La province d'Idleb, dans le nord-ouest de la Syrie, bénéficie vendredi d'une rare période de calme, au lendemain d'un accord de cessez-le-feu russo-turc. Aucun avion ne sillonnant le ciel pour la première fois depuis des mois.
Cette trêve, entrée en vigueur à minuit (23h00 suisses) après des semaines de combats entre forces pro-régime d'un côté et groupes djihadistes et rebelles de l'autre, semblait tenir en matinée, malgré des violences nocturnes intermittentes, selon l'Observatoire syrien des droits de l'Homme (OSDH) et des correspondants de l'AFP.

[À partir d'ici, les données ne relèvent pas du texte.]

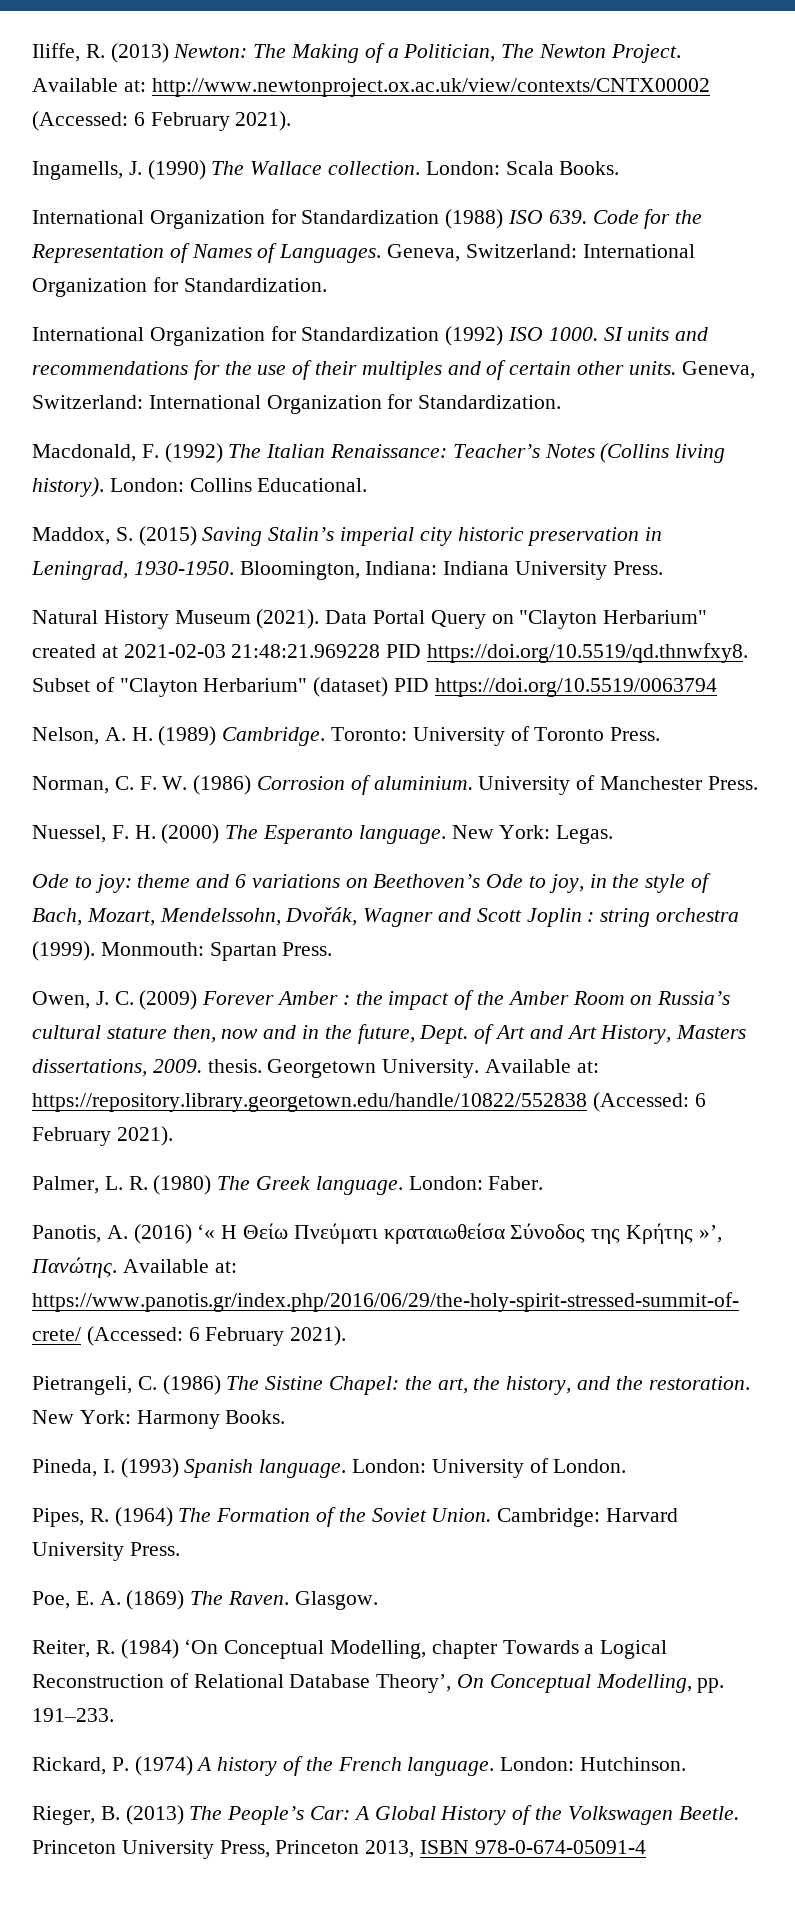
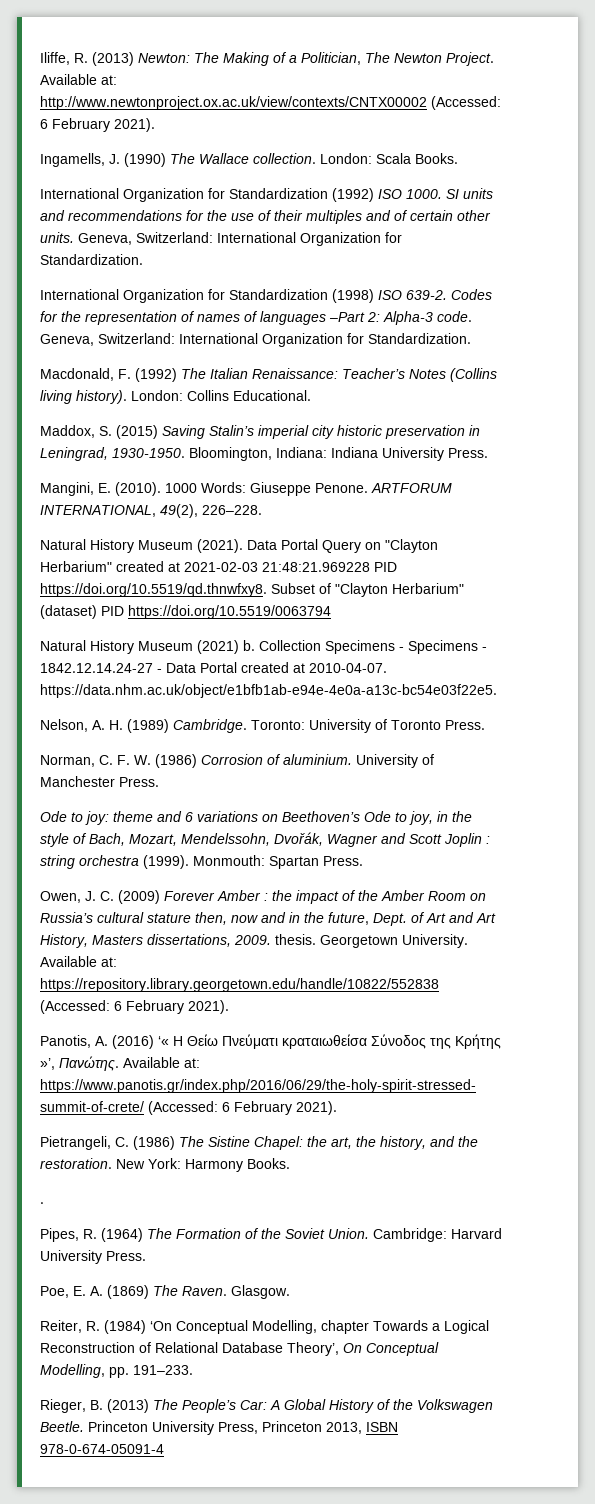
[32,209,703,229] [31,243,695,263] [32,277,327,297] // International Organization for Standardization (1988) ISO 639. Code for the Representation of Names of Languages. Geneva, Switzerland: International Organization for Standardization. -> (458, 158) none
(562, 402) none -> [40,289,492,303] [40,311,472,325] [40,333,471,347] // International Organization for Standardization (1998) ISO 639-2. Codes for the representation of names of languages –Part 2: Alpha-3 code. Geneva, Switzerland: International Organization for Standardization.
(663, 568) none -> [40,482,452,496] [40,504,262,518] // Mangini, E. (2010). 1000 Words: Giuseppe Penone. ARTFORUM INTERNATIONAL, 49(2), 226–228.
(717, 687) none -> [40,640,487,654] [40,662,387,673] [40,684,497,698] // Natural History Museum (2021) b. Collection Specimens - Specimens - 1842.12.14.24-27 - Data Portal created at 2010-04-07. https://data.nhm.ac.uk/object/e1bfb1ab-e94e-4e0a-a13c-bc54e03f22e5.
[32,824,614,844] // Nuessel, F. H. (2000) The Esperanto language. New York: Legas. -> (159, 782) none
[32,1175,544,1195] // Palmer, L. R. (1980) The Greek language. London: Faber. -> (229, 1007) none
[32,1458,627,1478] Pineda, I. (1993) Spanish language. London: University of London. -> [40,1202,44,1204] .
[32,1756,687,1776] // Rickard, P. (1974) A history of the French language. London: Hutchinson. -> (193, 1370) none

Le directeur de l'OSDH, Rami Abdel Rahmane, a signalé «l'absence totale d'avions de guerre russes et du régime dans l'espace aérien d'Idleb». A Damas, l'agence de presse officielle Sana a indiqué que «le calme régnait» sur l'ensemble de la région.
Durant les trois premières heures de vendredi, «des affrontements intermittents et des échanges de tirs ont eu lieu, avant de s'interrompre», a-t-il précisé. Six soldats syriens et au moins neuf djihadistes du Parti islamique du Turkestan (TIP) – dont les membres appartiennent majoritairement à la minorité musulmane ouïghoure de Chine – ont été tués dans ces accrochages, selon l'OSDH.
«Bases solides»
Jeudi, le président russe Vladimir Poutine, dont le pays appuie militairement Damas, et son homologue turc Recep Tayyip Erdogan, qui soutient des groupes rebelles, sont parvenus à un accord de cessez-le-feu au terme d'une réunion marathon à Moscou.

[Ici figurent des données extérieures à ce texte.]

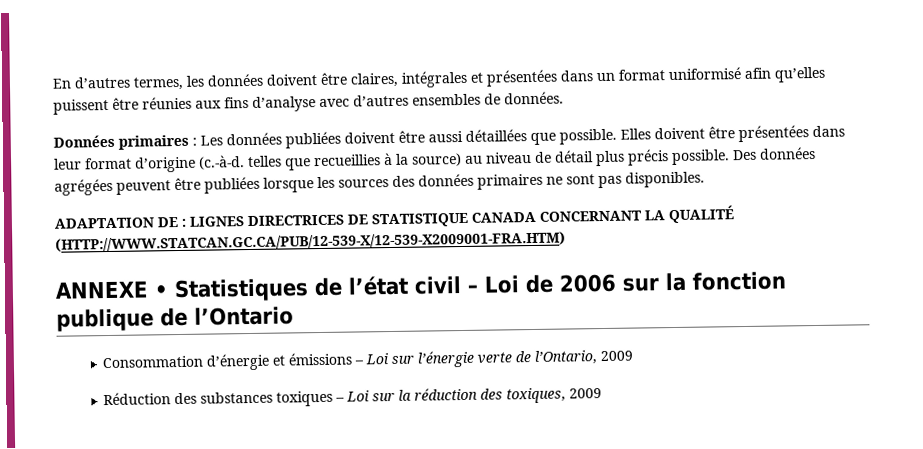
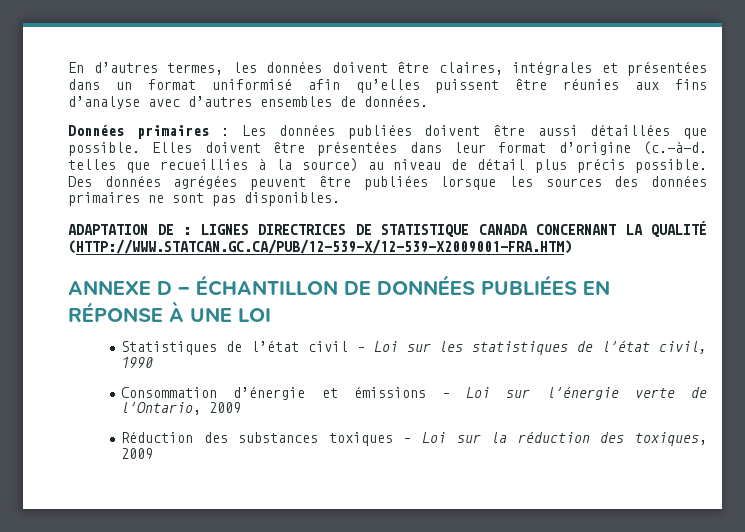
[154,284,168,298] • -> [157,275,610,296] [68,301,271,322] D – ÉCHANTILLON DE DONNÉES PUBLIÉES EN RÉPONSE À UNE LOI //
[525,271,786,294] [56,306,294,332] de 2006 sur la fonction publique de l’Ontario -> [406,340,707,355] [121,357,154,369] sur les statistiques de l’état civil, 1990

Cette trêve doit mettre fin à des semaines de violences ayant provoqué un drame humanitaire, avec près de 500 civils tués, selon l'OSDH, et près d'un million de déplacées, d'après l'ONU. En toile de fond figure en outre une potentielle crise migratoire en Europe, après la décision d'Ankara de laisser passer les réfugiés.
Selon l'accord de jeudi, la Russie et la Turquie organiseront à partir du 15 mars des patrouilles communes sur une large portion de l'autoroute M4, un axe crucial pour le régime reliant Alep (nord) à Lattaquié (ouest) en passant par la région d'Idleb.
M. Poutine a dit espérer que cet accord serve de «base solide pour mettre un terme aux combats dans la zone de désescalade d'Idleb» et pour «stopper les souffrances de la population civile».
«Aucune confiance»
Mais les habitants de la région sont pour le moins sceptiques. Ahmad Qaddour, qui vit dans un camp de déplacés avec sa femme et ses deux enfants, affirme s'attendre au pire. «Nous n'avons aucune confiance dans le régime et la Russie», affirme ce père de famille de 29 ans.
La première grande offensive lancée par Damas contre la région d'Idleb remonte à fin 2017. Elle a été suivie de deux autres opérations, dont la dernière lancée en décembre 2019, ponctuées de trêves ayant toutes volé en éclat.
Un accord conclu entre Ankara et Moscou en septembre 2018 prévoyant l'instauration d'une zone «démilitarisée» pour éviter une offensive de Damas est resté lettre morte. Entretemps, le régime a continué de progresser sur le terrain jusqu'à s'emparer désormais de la moitié de la province d'Idleb, et est parvenu à sécuriser par la force la quasi-totalité de l'autoroute M5.
Plusieurs «angles morts»
L'offensive lancée en décembre par Damas, avec l'appui de l'aviation russe, a par ailleurs entraîné une poussée de fièvre inédite avec la Turquie voisine. L'armée turque est déployée dans le nord syrien depuis 2016, où elle a installé 12 postes d'observation et soutient des groupes rebelles à Idleb. «La position des 12 postes d'observation restera inchangée», a assuré vendredi le président turc.
Les affrontements directs entre Ankara et Damas, qui ont tué plus de 50 soldats turcs depuis février ainsi que des dizaines de soldats syriens, ont suscité des craintes d'un dérapage entre Moscou et Ankara et d'une crise migratoire en Europe.
le chef de la diplomatie de l'UE, Josep Borrell, s'est réjoui de l'accord saluant un «signe de bonne volonté», appelant toutefois à la prudence et à un accès pour l'aide humanitaire. Le président français, Emmanuel Macron, a lui estimé que l'accord comportait un certain nombre «d'angles morts». Quant au Programme alimentaire mondial (PAM), il a regretté le fait qu'il n'ait pas prévu «une zone de sécurité pour les déplacés».